===== Records shown
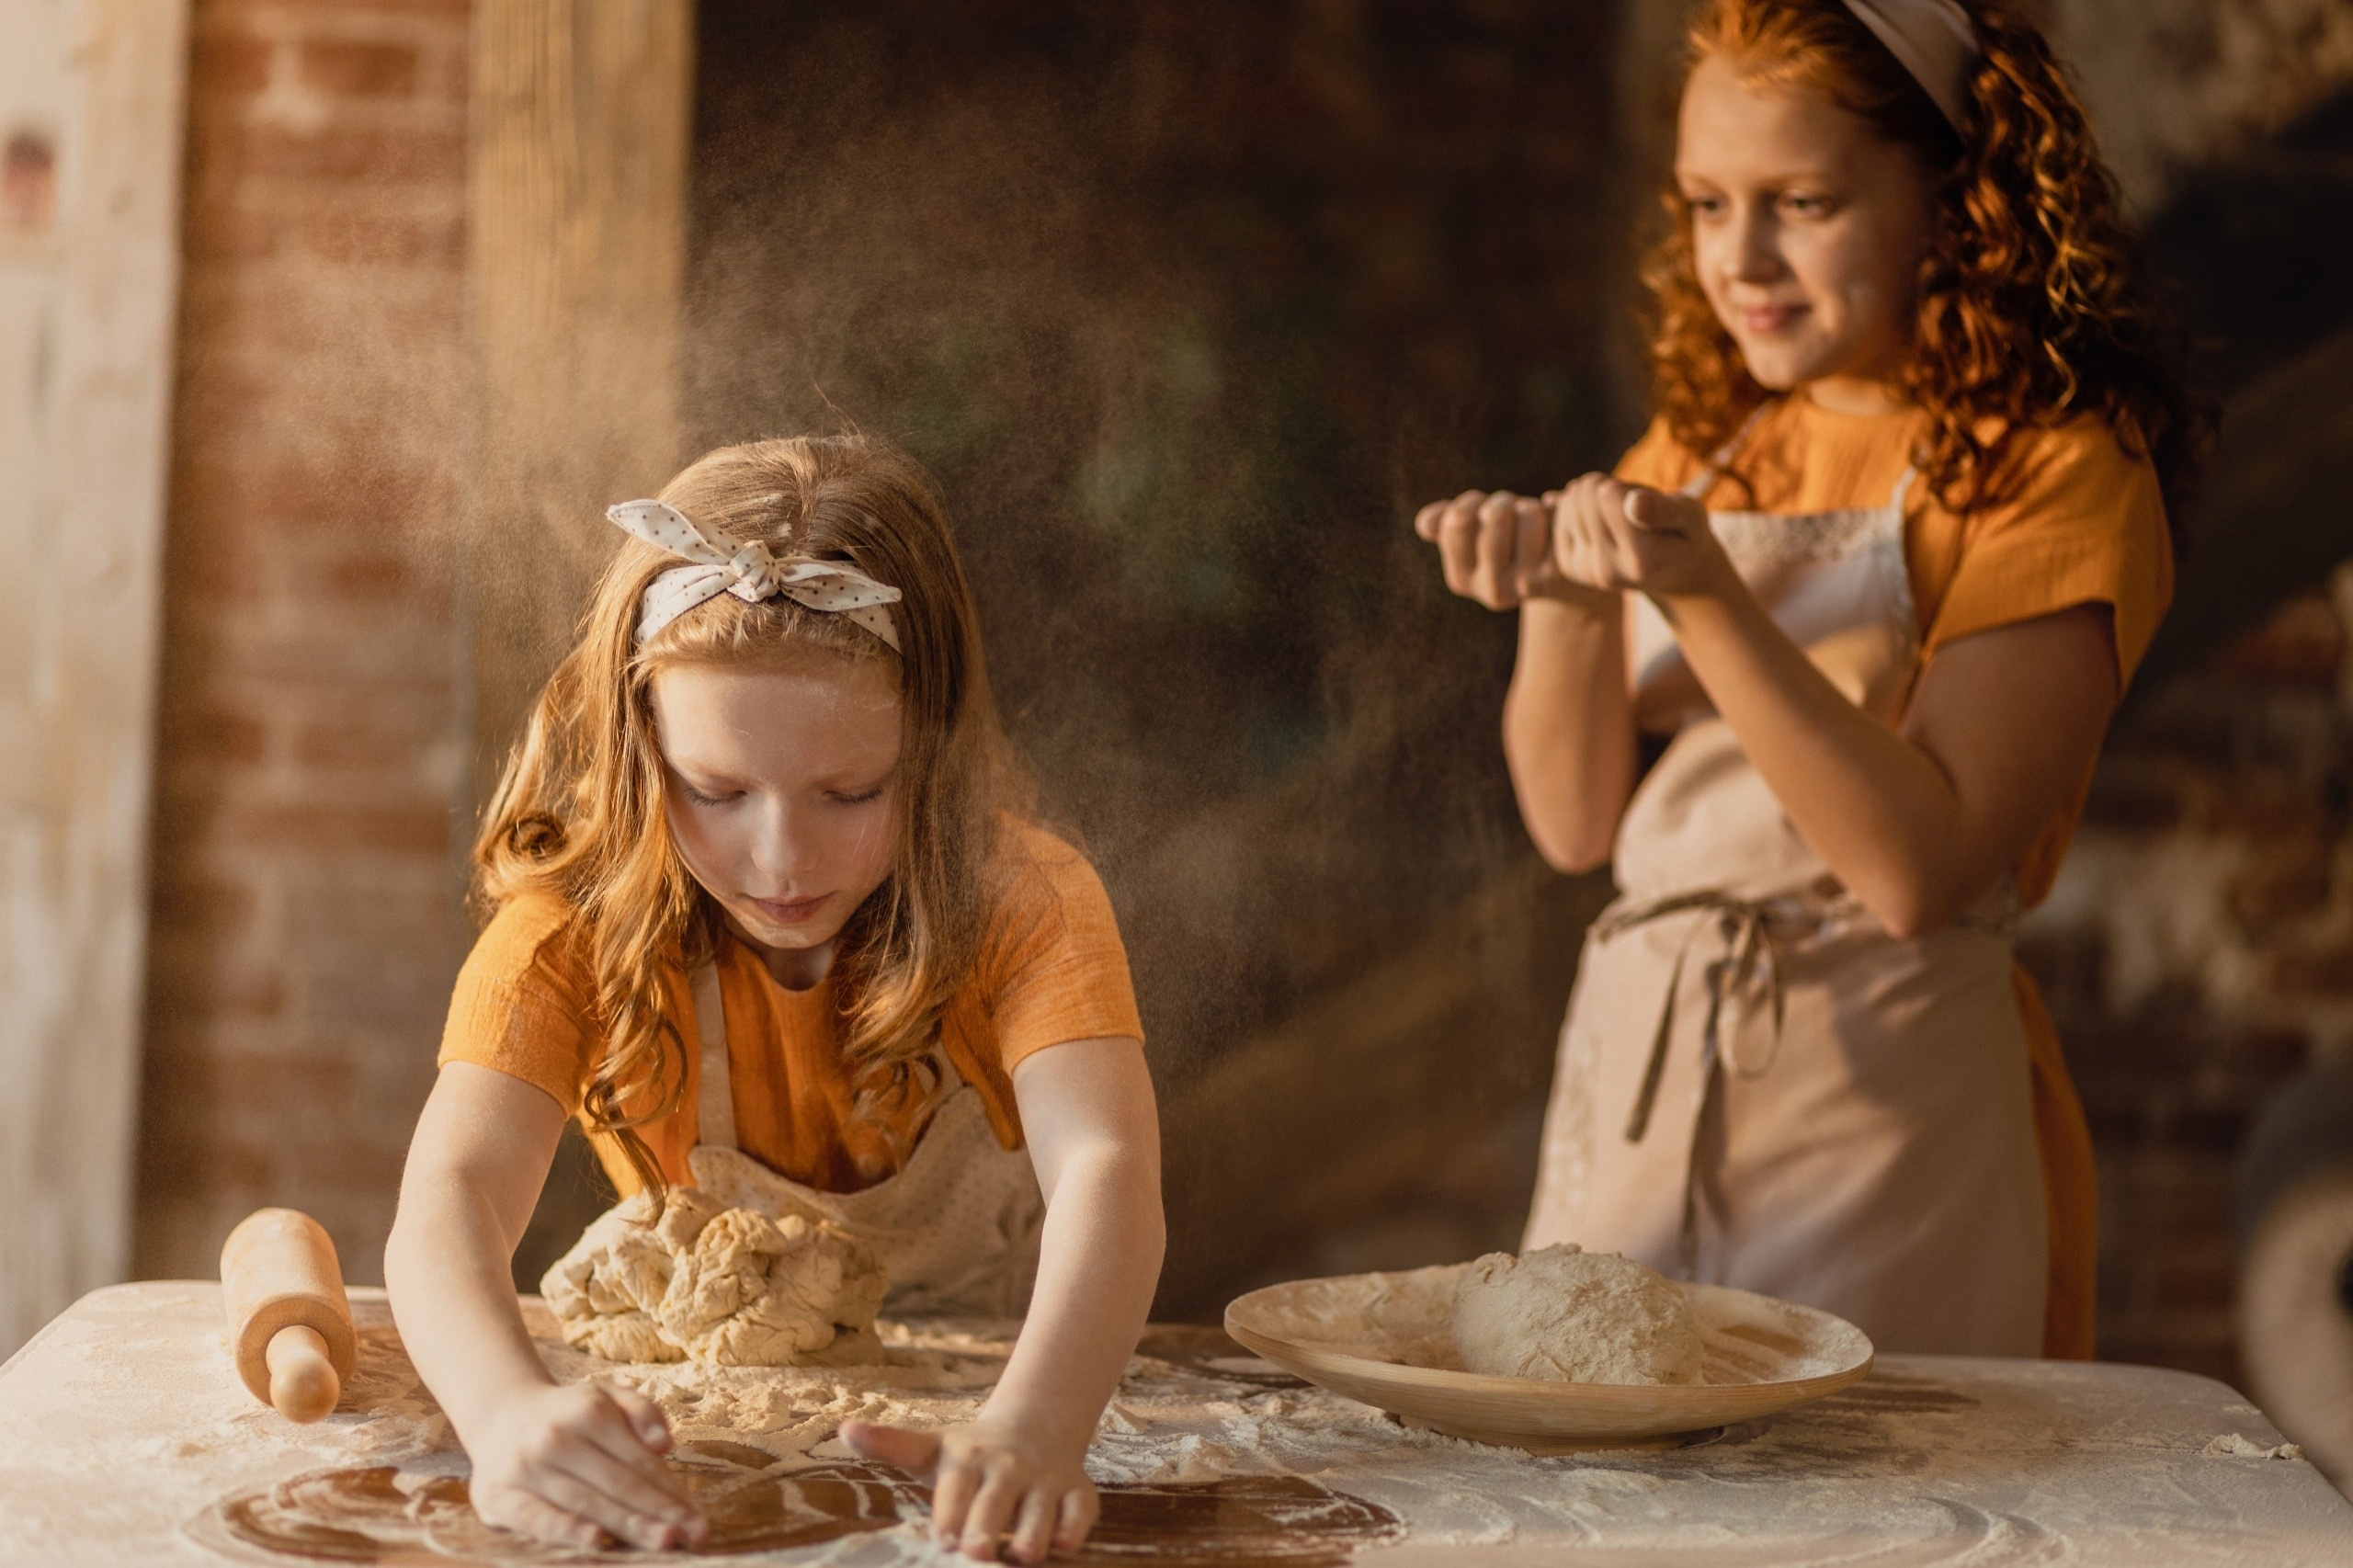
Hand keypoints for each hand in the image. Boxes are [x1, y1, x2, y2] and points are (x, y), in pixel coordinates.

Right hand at [461, 1380, 704, 1551]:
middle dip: (659, 1513)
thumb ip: (643, 1411)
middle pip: (619, 1484)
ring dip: (627, 1526)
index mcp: (589, 1412)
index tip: (699, 1518)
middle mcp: (556, 1438)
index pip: (640, 1461)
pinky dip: (567, 1530)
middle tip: (693, 1535)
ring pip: (587, 1503)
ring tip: (663, 1540)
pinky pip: (537, 1519)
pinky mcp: (499, 1496)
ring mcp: (526, 1467)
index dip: (672, 1491)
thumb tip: (665, 1444)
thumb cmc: (569, 1414)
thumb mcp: (608, 1397)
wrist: (500, 1416)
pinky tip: (597, 1541)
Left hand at [844, 1416, 1096, 1563]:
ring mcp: (1044, 1478)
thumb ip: (890, 1444)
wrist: (1035, 1426)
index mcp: (968, 1459)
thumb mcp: (930, 1449)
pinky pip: (1080, 1508)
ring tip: (1022, 1555)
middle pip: (997, 1498)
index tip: (943, 1537)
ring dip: (1032, 1530)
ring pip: (1041, 1506)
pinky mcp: (1076, 1490)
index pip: (956, 1485)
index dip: (950, 1511)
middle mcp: (1007, 1467)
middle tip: (974, 1551)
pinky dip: (1073, 1526)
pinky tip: (1063, 1544)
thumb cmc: (970, 1455)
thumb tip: (844, 1428)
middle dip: (986, 1526)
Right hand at [1413, 489, 1614, 611]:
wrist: (1556, 580)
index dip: (1472, 502)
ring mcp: (1527, 585)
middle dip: (1504, 500)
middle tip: (1511, 508)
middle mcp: (1492, 590)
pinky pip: (1556, 521)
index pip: (1458, 519)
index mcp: (1461, 579)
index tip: (1481, 507)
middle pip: (1496, 516)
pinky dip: (1555, 510)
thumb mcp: (1474, 534)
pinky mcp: (1560, 575)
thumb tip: (1425, 522)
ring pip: (1529, 513)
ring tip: (1532, 517)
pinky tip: (1554, 522)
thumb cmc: (1507, 545)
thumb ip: (1447, 525)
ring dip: (1531, 506)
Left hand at [1547, 474, 1731, 601]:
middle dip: (1607, 488)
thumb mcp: (1690, 516)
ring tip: (1617, 515)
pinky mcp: (1570, 568)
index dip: (1624, 487)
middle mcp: (1611, 572)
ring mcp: (1587, 573)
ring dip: (1592, 497)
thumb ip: (1666, 511)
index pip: (1608, 495)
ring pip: (1571, 503)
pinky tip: (1599, 520)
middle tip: (1629, 506)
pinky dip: (1577, 508)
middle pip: (1586, 498)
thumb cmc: (1684, 534)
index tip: (1641, 500)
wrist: (1668, 571)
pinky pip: (1560, 516)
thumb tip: (1634, 503)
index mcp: (1644, 560)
==========
◆ Task prompt
Which lines above contain "hand"? Show each of them.

◆ Solution below
Hand keypoints for each hand in the image. Boxes are [x1, y1, x2, y2] and points are (x, y), in pixel coordinates.
Right hand at [461, 1380, 704, 1551]:
Left hand at [844, 1416, 1096, 1563]:
Right hand at [1413, 489, 1614, 611]:
Left hand at [1547, 474, 1731, 601]:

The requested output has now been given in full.